Providers
Though we aim to offer a large suite of built-in transforms, it is inevitable that people will need to author their own. This is made possible through the notion of Providers which leverage expansion services and vend catalogues of schema transforms.
Java
Exposing transform in Java that can be used in a YAML pipeline consists of four main steps:
- Defining the transformation itself as a PTransform that consumes and produces zero or more schema’d PCollections.
- Exposing this transform via a SchemaTransformProvider which provides an identifier used to refer to this transform later as well as metadata like a human-readable description and its configuration parameters.
- Building a Jar that contains these classes and vends them via the Service Loader infrastructure.
- Writing a provider specification that tells Beam YAML where to find this jar and what it contains.
If the transform is already exposed as a cross language transform or schema transform then steps 1-3 have been done for you. One then uses this transform as follows:
pipeline:
type: chain
source:
type: ReadFromCsv
config:
path: /path/to/input*.csv
transforms:
- type: MyCustomTransform
config:
arg: whatever
sink:
type: WriteToJson
config:
path: /path/to/output.json
providers:
- type: javaJar
config:
jar: /path/or/url/to/myExpansionService.jar
transforms:
MyCustomTransform: "urn:registered:in:expansion:service"
We provide a full cloneable example of how to build a java provider that can be used to get started.
Python
Arbitrary Python transforms can be provided as well, using the syntax
providers:
- type: pythonPackage
config:
packages:
- my_pypi_package>=version
- /path/to/local/package.zip
transforms:
MyCustomTransform: "pkg.module.PTransformClassOrCallable"
which can then be used as
- type: MyCustomTransform
config:
num: 3
arg: whatever
This will cause the dependencies to be installed before the transform is
imported (via its given fully qualified name) and instantiated
with the config values passed as keyword arguments (e.g. in this case
pkg.module.PTransformClassOrCallable(num=3, arg="whatever")
).
We offer a python provider starter project that serves as a complete example for how to do this.
YAML
New, re-usable transforms can be defined in YAML as well. This type of provider simply has a mapping of names to their YAML definitions.

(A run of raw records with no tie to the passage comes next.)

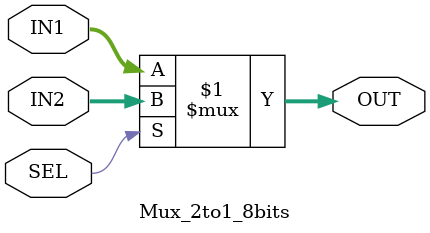
<source format=v>
`timescale 1ns / 1ps


module Mux_2to1_8bits(
    output wire [7:0] OUT,
    input wire [7:0] IN1,
    input wire [7:0] IN2,
    input wire SEL
);
assign  OUT = SEL ? IN2 : IN1;
endmodule

</source>
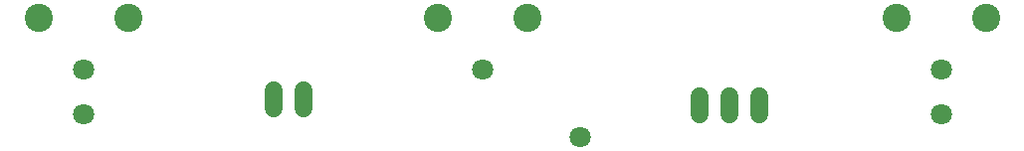
<source format=gbs>
G75*
%MOIN*%
%OFA0B0*%
%FSLAX25Y25*%
%IPPOS*%
%LPD*%
%AMOC8*
5,1,8,0,0,1.08239X$1,22.5*
%
%ADD10C,0.06000*%
%ADD11C,0.09449*%
%ADD12C,0.07087*%
D10*
X0124753Y0053969D02*
X0124753Y0059969D01*
X0134753Y0059969D02*
X0134753Y0053969D01*
X0267391Y0052000D02*
X0267391Y0058000D01*
X0277391Y0058000D02*
X0277391Y0052000D01*
X0287391Y0052000D02*
X0287391Y0058000D01*
D11*
X0333257Y0084528D03*
X0363257Y0084528D03*
X0209713Y0084528D03*
X0179713Y0084528D03*
X0075855Y0084528D03*
X0045855Y0084528D03*
D12*
X0060855Y0052047D03*
X0060855Y0067008D03*
X0194713Y0067008D03*
X0227194Y0044528D03*
X0348257Y0052047D03*
X0348257Y0067008D03*
M02*

</source>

Jinja2 templatization of their string representations is used to parameterize them.
The config_schema
section of the transform definition specifies what
parameters are required (with their types) and the body
section gives
the implementation in terms of other YAML transforms.
- type: yaml
transforms:
# Define the first transform of type "RaiseElementToPower"
RaiseElementToPower:
config_schema:
properties:
n: {type: integer}
body:
type: MapToFields
config:
language: python
append: true
fields:
power: "element ** {{n}}"
# Define a second transform that produces consecutive integers.
Range:
config_schema:
properties:
end: {type: integer}
# Setting this parameter lets this transform type be used as a source.
requires_inputs: false
body: |
type: Create
config:
elements:
{% for ix in range(end) %}
- {{ix}}
{% endfor %}
Note that in this second example the body
of Range is defined as a
block string literal
to prevent any attempt by the system to parse the {%
and %}
pragmas used
for control statements before a specialization with a concrete value for end
is instantiated and the loop is expanded.
These could then be used in a pipeline as
transforms:
- type: Range
config:
end: 10
- type: RaiseElementToPower
input: Range
config:
n: 3
...
One can define composite transforms as well, e.g. in a provider listing one could have
- type: yaml
transforms:
ConsecutivePowers:
# This takes two parameters.
config_schema:
properties:
end: {type: integer}
n: {type: integer}
# It can be used as a source transform.
requires_inputs: false
# The body uses the transforms defined above linked together in a chain.
body: |
type: chain
transforms:
- type: Range
config:
end: {{end}}
- type: RaiseElementToPower
config:
n: {{n}}
which allows one to use this whole fragment as
type: ConsecutivePowers
config:
end: 10
n: 3
Note that YAML-defined transforms work better in a listing file than directly
in the providers
block of a pipeline file as pipeline files are always
pre-processed with Jinja2 themselves which would necessitate double escaping.
YAML Provider listing files
One can reference an external listings of providers in the yaml pipeline file via the syntax
providers:
- include: "file:///path/to/local/providers.yaml"
- include: "gs://path/to/remote/providers.yaml"
- include: "https://example.com/hosted/providers.yaml"
...
where providers.yaml
is simply a yaml file containing a list of providers
in the same format as those inlined in this providers block.
See, for example, the provider listing here.
In fact, this is how many of the the built in transforms are declared, see for example the builtin io listing file.
Hosting these listing files (together with their required artifacts) allows one to easily share catalogues of transforms that can be directly used by others in their YAML pipelines.